The Statement of Facts explains, “All five of the Annexation Ordinances were based on voluntary annexation petitions relying on powers-of-attorney granted by the respective property owners. The City had entered into separate utility and service agreements with the owners of four of the properties, which granted the City the authority to file a voluntary annexation petition on a property owner's behalf in exchange for the City's provision of water and sewer services. The City relied upon an irrevocable power-of-attorney when filing the Petition for Voluntary Annexation of the Griffin Property.”
The county argued that the annexations were invalid because power of attorney and the utility agreement did not qualify the annexations as voluntary, as the owners themselves did not sign the annexation petitions. The City Manager at the time Jennene Norman-Vacha, whose contract was non-renewed in February 2017, signed the petitions for annexation. The City maintained that this is a common practice among municipalities.
The county and city were not able to come to an agreement during the mediation process, since the county refused to remove an item from the lawsuit, which accused the city of geographical racism. At a conflict assessment meeting in June 2016, Attorney representing the City of Brooksville stated that it was “sort of a slap in the face” to infer that the City deliberately did not annex certain portions of land because of the population that lived there.
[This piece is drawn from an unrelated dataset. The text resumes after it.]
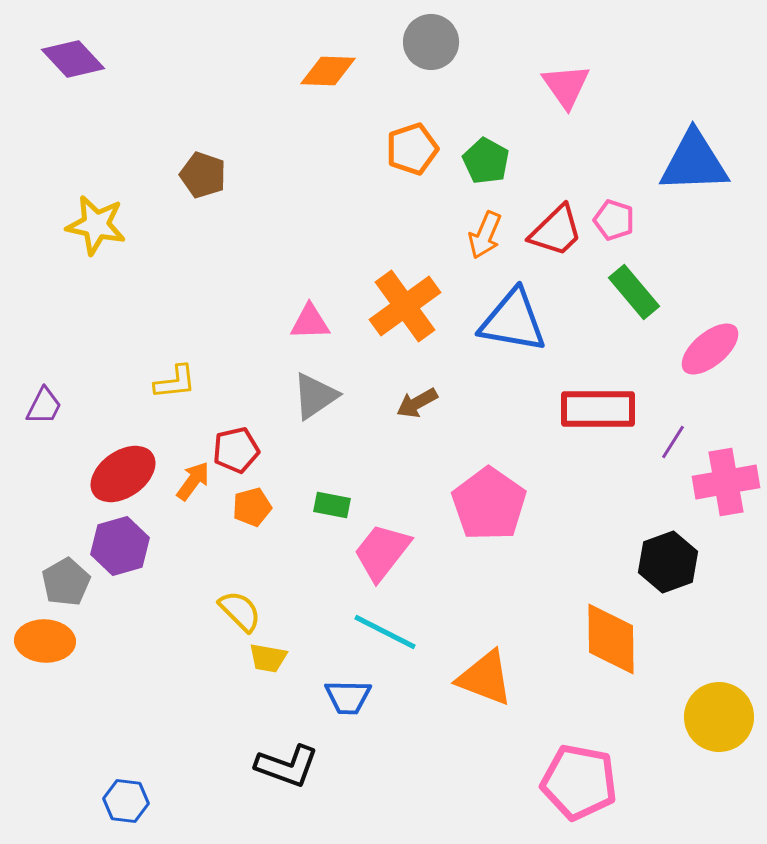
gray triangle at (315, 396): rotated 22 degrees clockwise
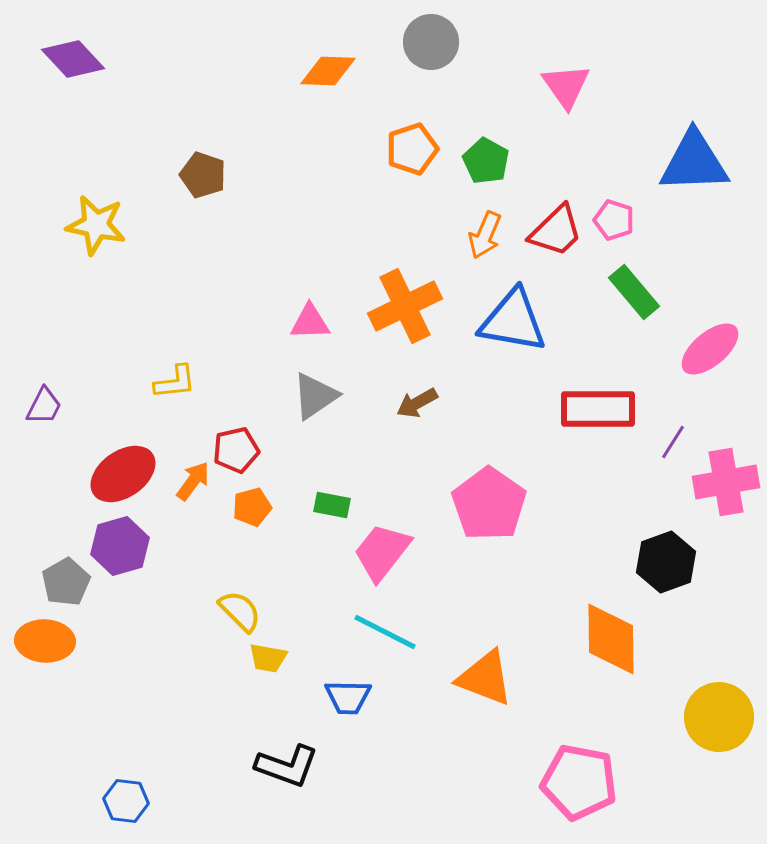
orange cross at (405, 306): rotated 10 degrees clockwise
black hexagon at (668, 562): moved 2 px left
While Judge Scaglione did not rule on the racism charge, he agreed with the county’s argument that the property owner’s signature was necessary for voluntary annexation to be valid. “Upon review of the relevant case law and the arguments of the parties, the Court finds merit in the County's interpretation of section 171,044. The Court finds the plain and ordinary meaning of "owner” when construed in light of the statute as a whole, indicates that the signatures of the actual owners of the property are required.”
The City of Brooksville held an Executive Session (closed to the public) to discuss their options before their regularly scheduled council meeting on April 3, 2017.